Work task:
Reproduce every line of text in the data below word for word, leaving out the pictures.

Extracted records:
'''

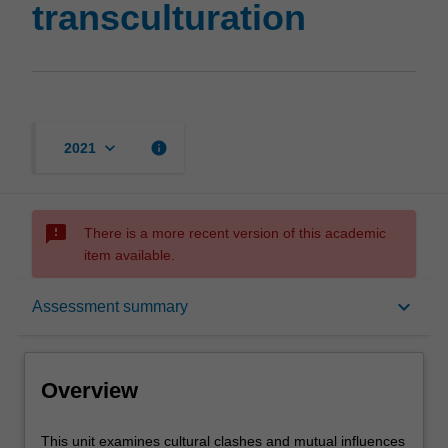
transculturation
keyboard_arrow_down
info
2021
sms_failed
There is a more recent version of this academic
item available.
Overview
keyboard_arrow_down
Assessment summary
Offerings
Overview
Rules
This
This unit examines cultural clashes and mutual influences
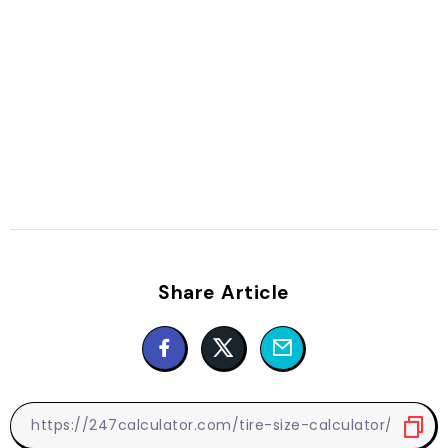
Share Article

'''

The answer:
transculturation
keyboard_arrow_down
info
2021
sms_failed
There is a more recent version of this academic
item available.
Overview
keyboard_arrow_down
Assessment summary
Offerings
Overview
Rules
This
This unit examines cultural clashes and mutual influences
Share Article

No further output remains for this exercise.